L'APRES-DIANA

Le domaine d’Althorp - où repose la princesse de Galles - a ouvert le 1er juillet ses portes à des milliers de “pèlerins” autorisés à entrer de plain-pied dans “l’été Diana”, jalonné de commémorations, du 1er juillet, jour de sa naissance, au 31 août, date de sa mort tragique à Paris.
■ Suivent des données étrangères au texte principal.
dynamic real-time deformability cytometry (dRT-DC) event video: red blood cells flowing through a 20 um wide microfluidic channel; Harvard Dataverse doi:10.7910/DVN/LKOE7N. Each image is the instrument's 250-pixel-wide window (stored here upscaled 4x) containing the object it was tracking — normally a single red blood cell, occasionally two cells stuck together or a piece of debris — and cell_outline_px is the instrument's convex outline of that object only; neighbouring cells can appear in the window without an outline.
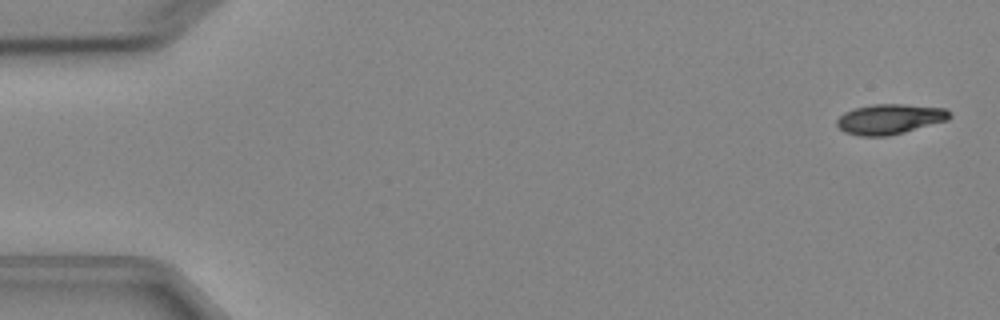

“Diana-land”, “Diana-business”, “Diana-mania”: le souvenir sera décliné longtemps dans l’espoir - sincère ou mercantile - de recréer l’immense ferveur qui a saisi le royaume en septembre dernier.
La gestion de l’héritage est au moins aussi controversée que l’existence de la jeune femme, qui aurait fêté ses 37 ans. Même si l’establishment et la famille royale s’emploient à gommer les aspérités. Notamment celles qui ont trait à la vie amoureuse de Diana, morte au côté de son ultime compagnon, Dodi al-Fayed, ou à ses démêlés avec les Windsor.
Près de 2.500 privilégiés ont passé les grilles de la demeure ancestrale des Spencer, à 120 km de Londres, pour visiter le musée aménagé à grands frais par le frère de la défunte. Au nombre des “reliques” exposées, un uniforme d’écolière, une couronne, des robes princières...
152.000 visiteurs au total sont attendus, moyennant un droit d’entrée de 9,50 livres (15,20 dollars).
La presse populaire entretient des relations pour le moins tendues avec Charles Spencer, qui l’a accusée, elle et ses paparazzi, d’avoir “du sang sur les mains”. Elle s’interroge, aujourd’hui, sur le profit du “Diana-land”, alors que le comte s’est engagé à reverser à des œuvres charitables “un minimum de 10%” des recettes.
Cette même presse n’a pas ménagé ses critiques au Fonds Diana, qui a recueilli quelque 70 millions de livres en dix mois et n’en a guère reversé que 14 à ce jour, au profit de causes chères à la défunte. Il vient d’annoncer une nouvelle contribution de 500.000 livres à 10 œuvres caritatives.
Son nouveau président, Andrew Purkis, déplore que le Fonds “ait provoqué de trop nombreuses polémiques” et promet de faire preuve de plus de discernement à l’avenir dans le choix des produits “labelisés”.
La signature de la princesse sur des barquettes de margarine et des cartes à gratter, a défrayé la chronique, au printemps. Mais si une marque de déodorant et un fournisseur de compost ont été récemment éconduits, l’autorisation d’un ourson en peluche pourpre a été diversement appréciée.

UNE POUPÉE DIANA...
Accusée, la pompe à finances officielle poursuit en justice les “vautours”, telle la société américaine Flanklin Mint, qui prétend commercialiser une poupée Diana de style Barbie en tenue anti-mines.
Les princes orphelins Harry et William, ainsi que le Premier ministre Tony Blair, ont condamné le mercantilisme. Mais les bibelots kitsch se sont multipliés à l’approche de l’été: soucoupes, verres, T-shirts, bustes en marbre proposés pour 399 dollars sur Internet, représentent un marché de plusieurs centaines de millions de livres.
Des centaines de copies du testament ont été vendues. Le manuscrit de “Candle in the Wind”, la rengaine réécrite par Elton John pour les obsèques, les plus belles robes et la vieille Ford-Escort offerte par le prince Charles à sa fiancée, ont été mis aux enchères. Une agence touristique propose la tournée des hauts lieux londoniens diananesques, avec arrêt devant son club de gym.